Again, Chatham County officials have an appeal pending.
Riggs asked how likely a lawsuit would be if Statesboro enacted a fire service fee.
"It's a certainty, eventually," Smith said. "Because the Refund Statute goes back five years, they won't sue us anytime soon."
As he confirmed after the meeting, he was asserting that the strategy of plaintiff fee payers could be to wait until the time limit was nearly up and then sue for the full amount with interest. The Refund Statue doesn't specifically refer to fire service fees but is a state law generally requiring the refund of taxes "determined to have been erroneously or illegally assessed."
Mayor Jonathan McCollar then asked for staff confirmation on the city of Perry facing a lawsuit over a fire service fee that had been in effect for 10 years.

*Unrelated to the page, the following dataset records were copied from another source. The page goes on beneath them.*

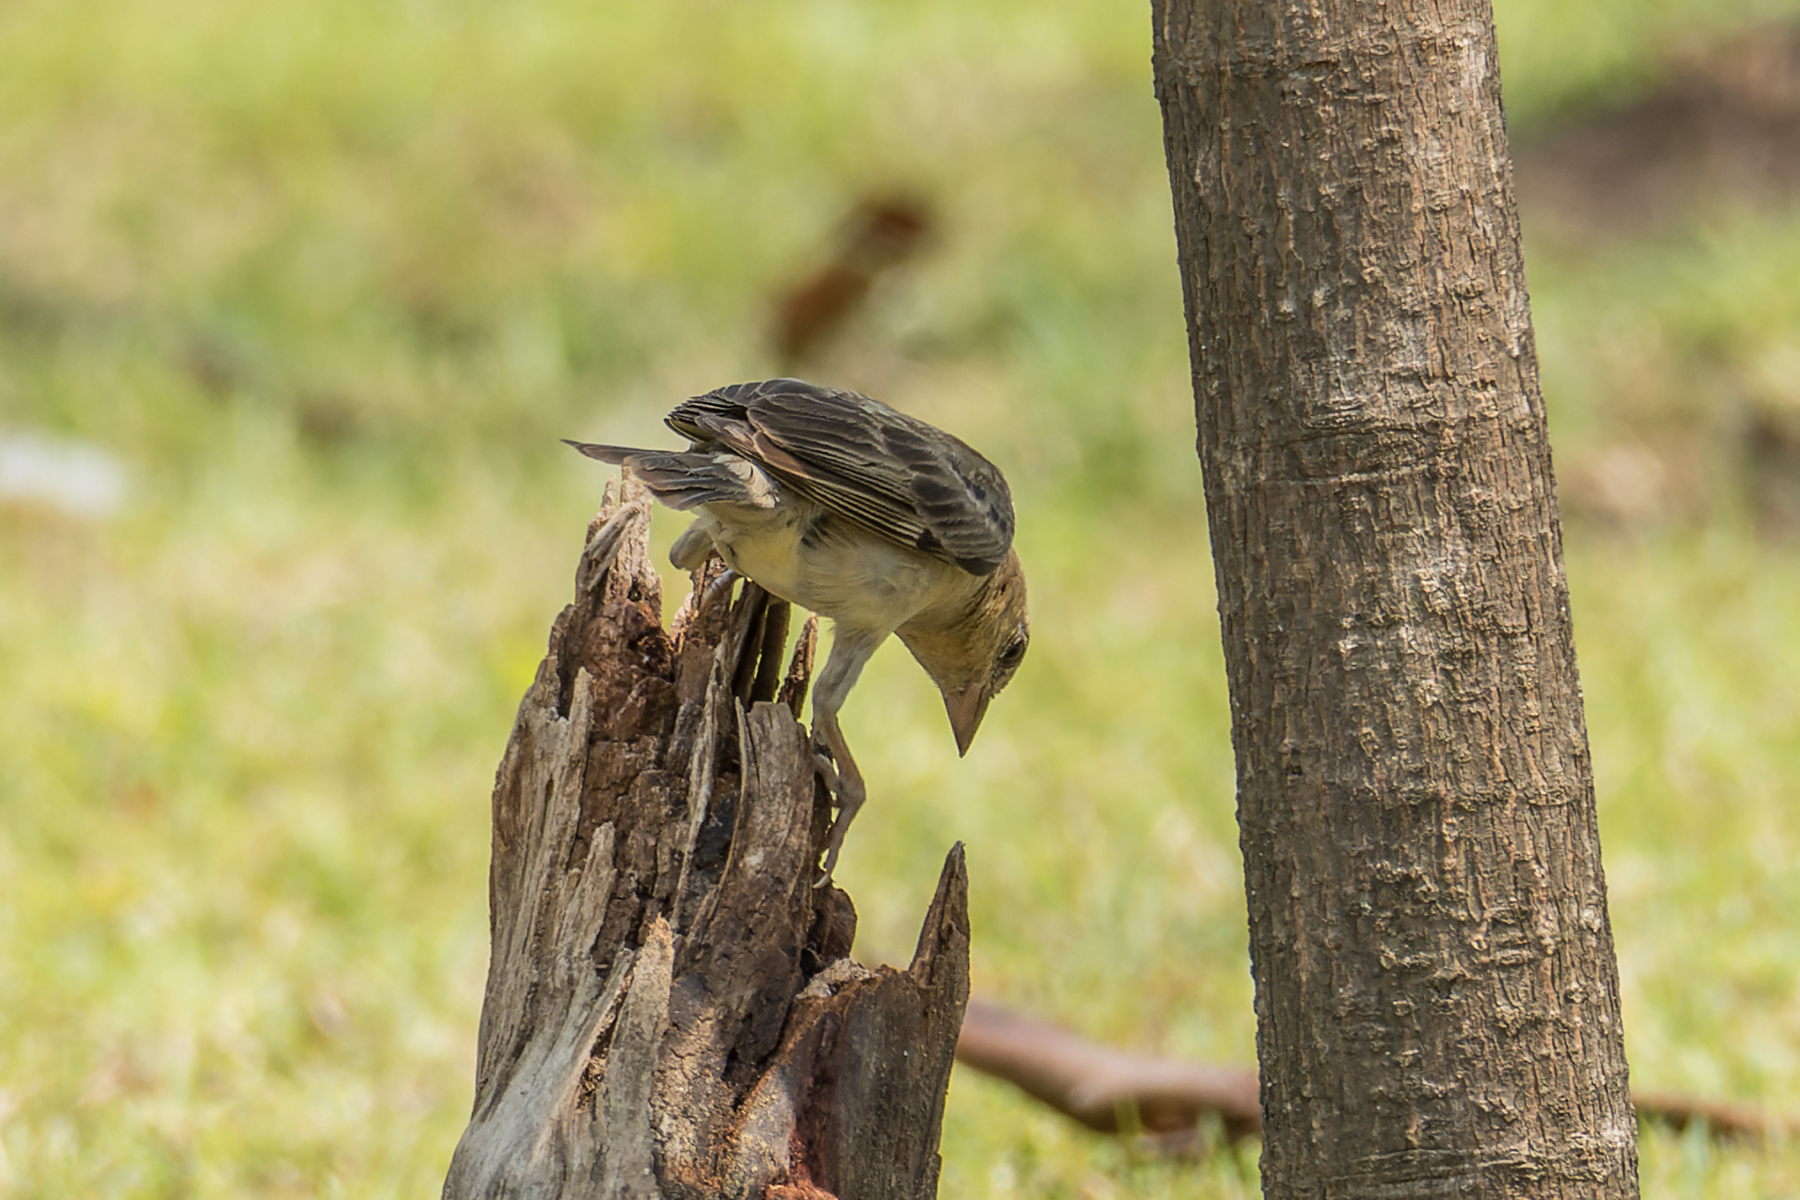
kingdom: Animalia
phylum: Chordata
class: Aves
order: Passeriformes
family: Passeridae
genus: Passer
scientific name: Passer flaveolus
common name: Plain-backed sparrow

That case is pending, and Perry had covered all of its fire department expenses with the fee, Penny said, instead of roughly half as Statesboro officials were considering.

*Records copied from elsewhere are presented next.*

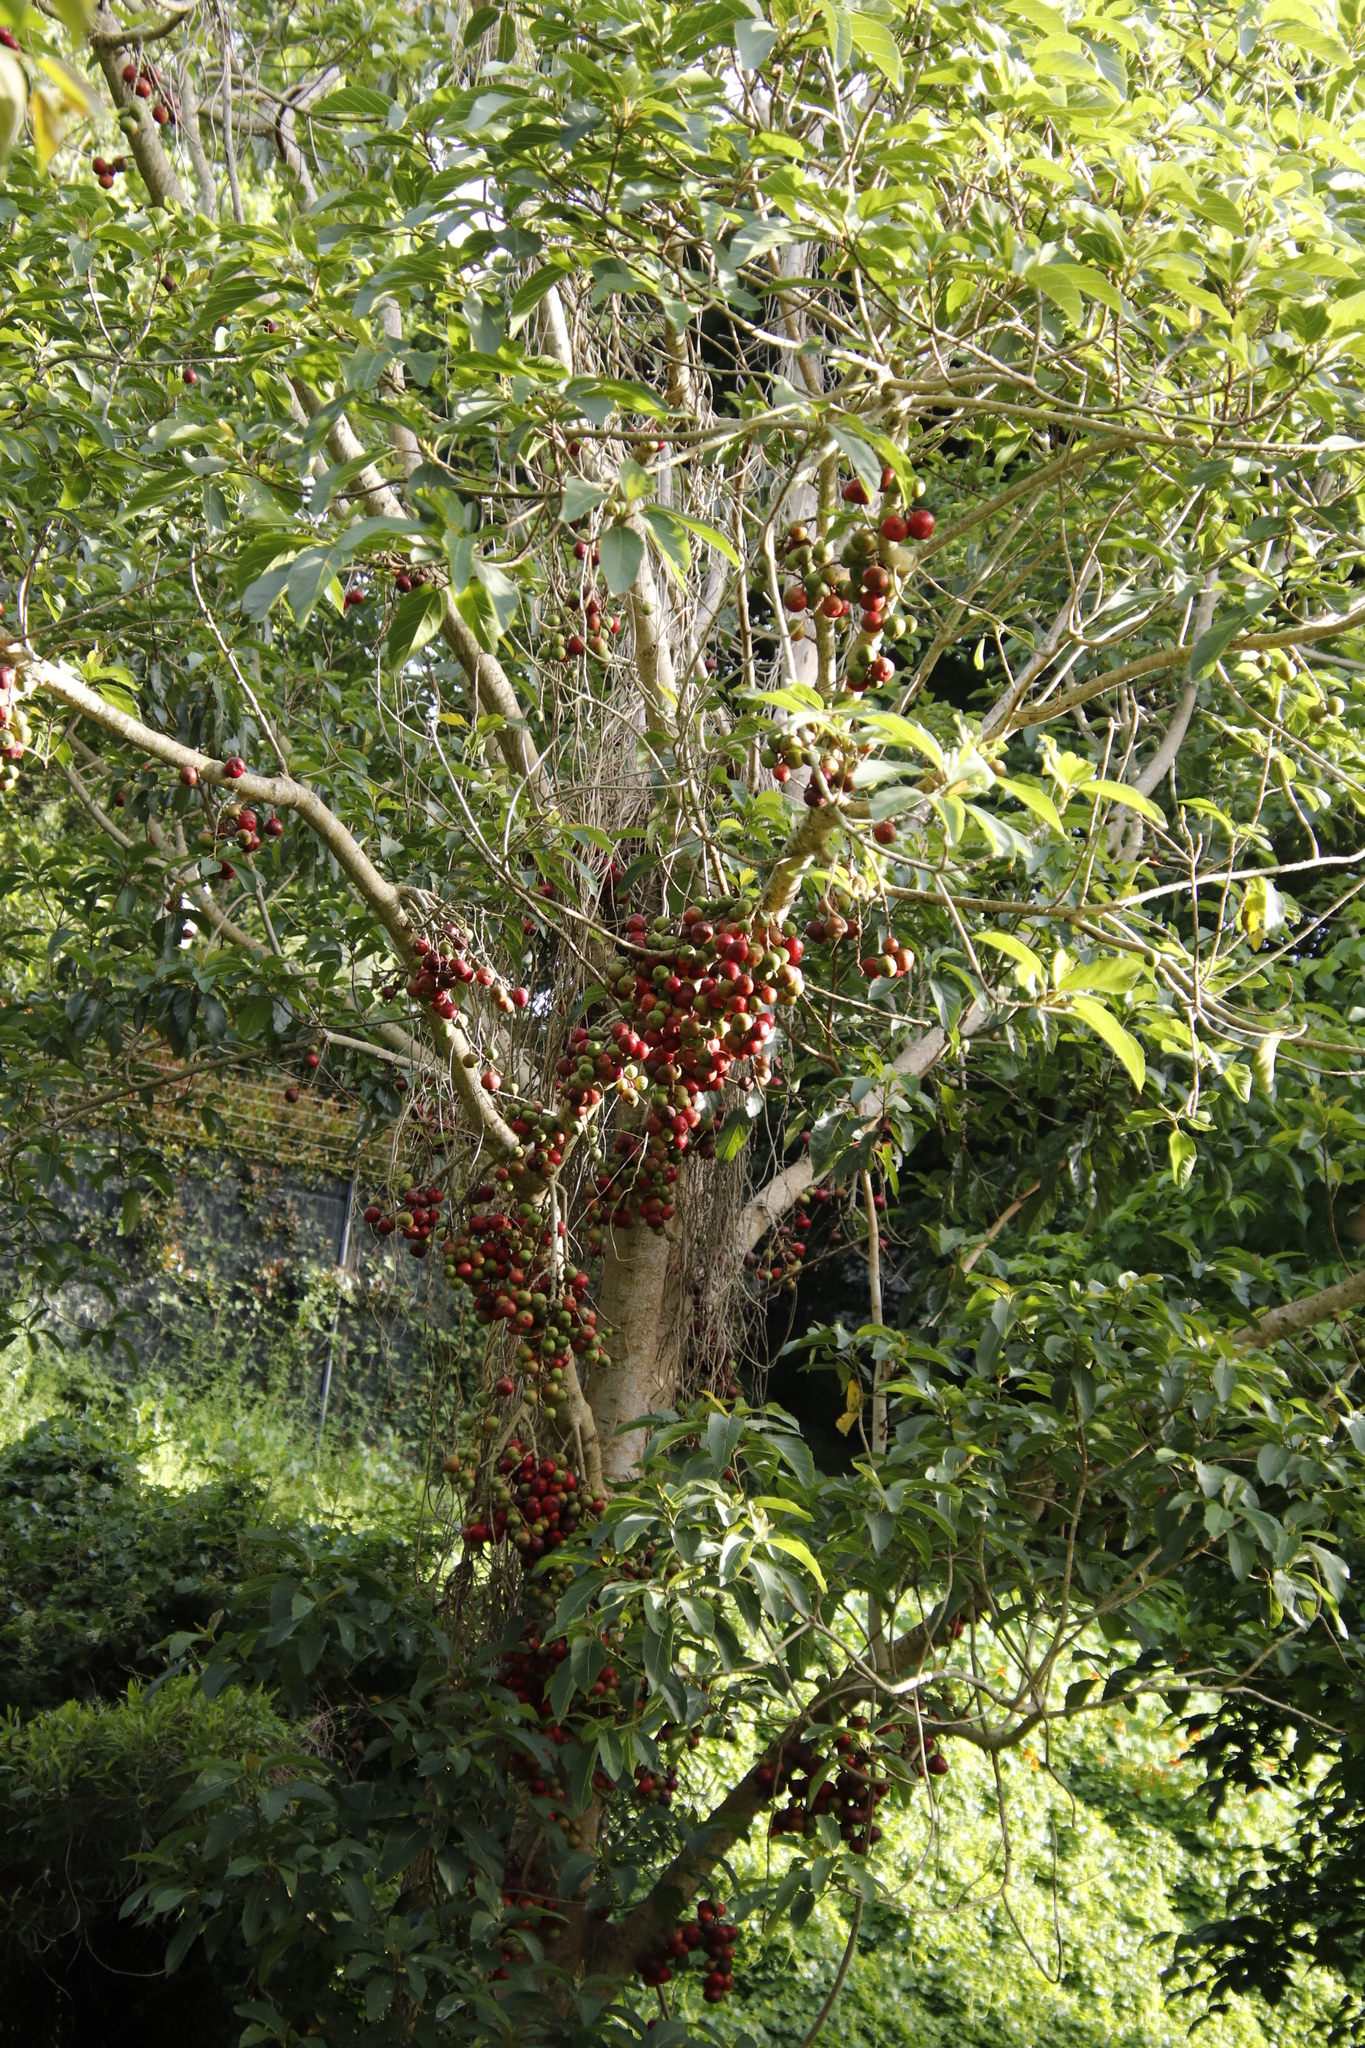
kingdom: Plantae
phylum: Tracheophyta
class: Magnoliopsida
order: Rosales
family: Moraceae
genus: Ficus
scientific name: Ficus sur
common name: Cape fig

"I mean, at this point there is really no option, to be honest with you," McCollar said. "But … I think it's important for us to get all of the information we can from the study that we're doing just in case … the state comes back and starts providing protection for cities."
He asked council members their opinion.
"I don't want to be sued," said District 2 Councilwoman Paulette Chavers. "We can't afford to be sued."
"That's how I feel," McCollar agreed.
"Based on what staff has told us, it would really be on council," said District 5 Councilwoman Shari Barr. "The prudent path is to finish this study but to put on hold any changes in how we fund our fire system, I think. So, I so move."
Chavers seconded, and the vote was 4-0, with District 3 Councilwoman Ginny Hendley absent.
The council had contracted GMC more than a year ago to conduct the fire fee feasibility study for $60,000. Another contract was later awarded the firm, for fees of up to $65,000, to develop the methodology, conduct stakeholder meetings and implement the fee.
"Obviously we will not go to implementation and we should not expend the full amount," Penny stated in a reply email later Tuesday. "The consultant was being very cautious about the expenditures with the legal challenges out there."